The Rigases were convicted in July 2004 on 18 counts each of bank fraud, securities fraud and conspiracy that led to Adelphia's downfall and bankruptcy in 2002 with company debt of $2.3 billion. The two had faced up to 30 years in prison each on their bank fraud convictions alone.
They are both appealing their convictions, and their attorneys asked that they be given special considerations as to where they are sent. John Rigas' attorney asked that he serve his sentence in a federal medical center as he has suffered from heart problems and has bladder cancer. The judge said he can apply to have the sentence reduced after two years, if his medical condition proves terminal.
Another family member, former vp Michael Rigas, awaits his retrial in October, while former assistant treasurer Michael Mulcahey was acquitted on all charges.
Prosecutors had hoped for much more severe sentencing, up to 215 years, in what they called one of the "most serious economic crimes ever committed."
Emotional family members wiped their tears as the sentences were read. John Rigas' daughter -- who was mentioned in the trial after she had two separate Christmas trees flown to her in Manhattan on the company jet -- sat rocking side to side throughout the three-hour sentencing. Other supporters of the Rigases, in the back of the courtroom, hugged one another.
The soft-spoken John Rigas gave a tearful history of the company he built, the family he was blessed with and the extraordinary people he met along the way. "If I did anything wrong, I apologize," he said. "In my heart and conscience, I'll go to my grave really believing that I did nothing but try to improve conditions for my employees and family," he said. "It's in your hands, and in God's hand."
John Rigas founded Adelphia with a $300 license in 1952. The company went public in 1986 and was acquisitive throughout the 1990s, growing into one of the largest cable operators in the U.S.
One former investor, Leonard Tow, 77, who sold his Century Communications to Adelphia in 1999 for 27 million shares in Adelphia, was given the chance to speak before sentencing was given. Tow described the massive loss he and his wife incurred, in which their $1.5 billion in stock became almost worthless.

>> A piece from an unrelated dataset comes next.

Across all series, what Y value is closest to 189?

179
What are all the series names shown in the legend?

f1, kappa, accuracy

Tow went on to describe the philanthropic causes that his family foundation would have contributed to but now cannot because of the fraud loss. He asked that the court consider other Rigas victims. Despite the $17.6 billion sale of Adelphia to Time Warner and Comcast Corp., Tow said many victims are unlikely to receive anything.

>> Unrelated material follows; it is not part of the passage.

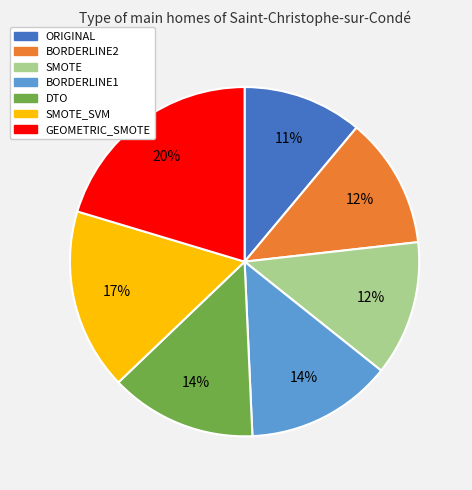

To the nearest percent, what is the difference between the largest and smallest slice percentages?

9%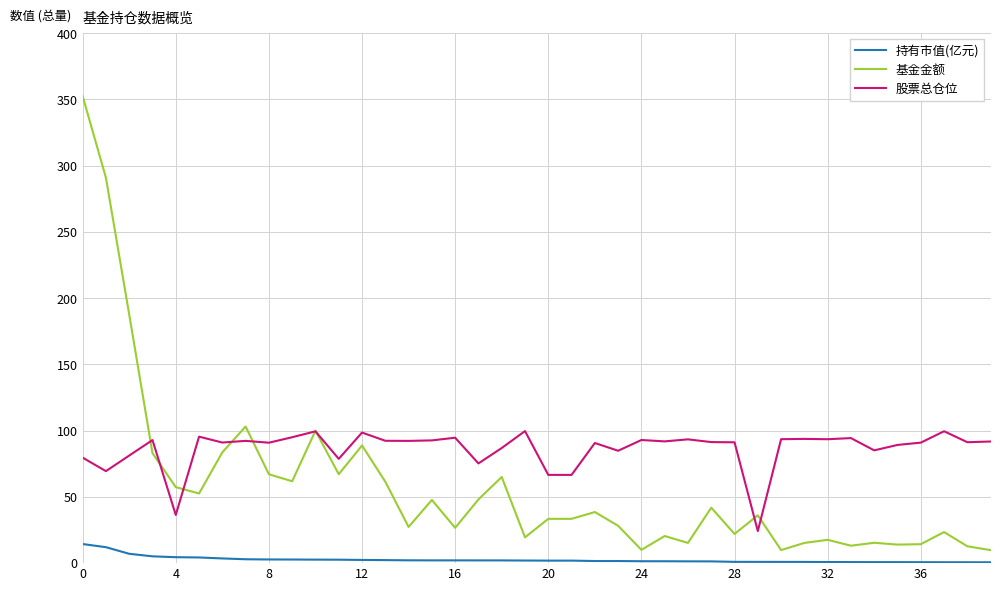

Which series has the widest spread of values?

基金金额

While the judge did acknowledge the outpouring of letters and support on both sides of the case, it did not soften his stance on the 80-year-old John Rigas, who asked for the chance to "live out my life in a quiet and peaceful manner."
John Rigas' attorney, Peter Fleming, tried to barter for a light sentence, portraying his client once more as a man who cared genuinely about his company and the community he helped to build in rural Coudersport, Pa. Fleming argued that any financial misdoings were done under specific co-borrowing agreements that were intended to be repaid. The judge rebuked Fleming's pleas, saying that if his intent was to convince him of something other than "blatant fraud," then "you're going to have a hard sell."

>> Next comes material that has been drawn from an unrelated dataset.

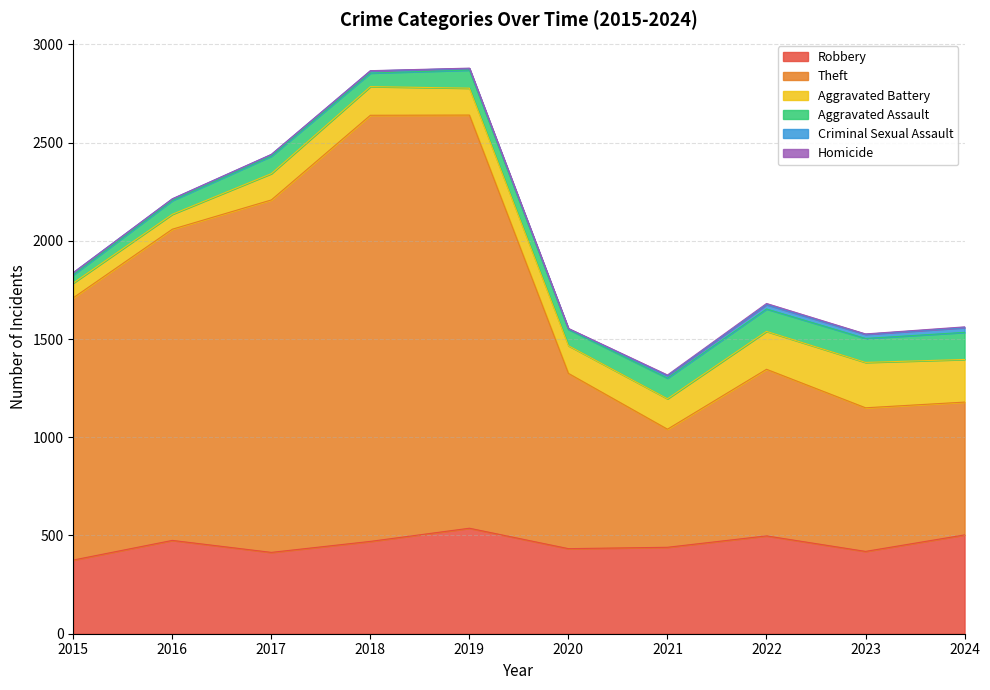

Rank the categories by Homicide value from lowest to highest.

2015, 2016, 2017, 2018, 2019, 2020, 2023, 2021, 2024, 2022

Judge Sand went on to say that the matters were deliberated upon for months by a jury that was "long on street smarts and short on sophistication of the market," but a jury "obviously not swept away by hysteria."
Corporate scandal is an increasingly familiar topic these days as other executives await sentencing in the upcoming days. Tyco International's Dennis Kozlowski was convicted Friday and awaits sentencing, while a jury is weighing a verdict in the case of former HealthSouth Corp. CEO Richard Scrushy.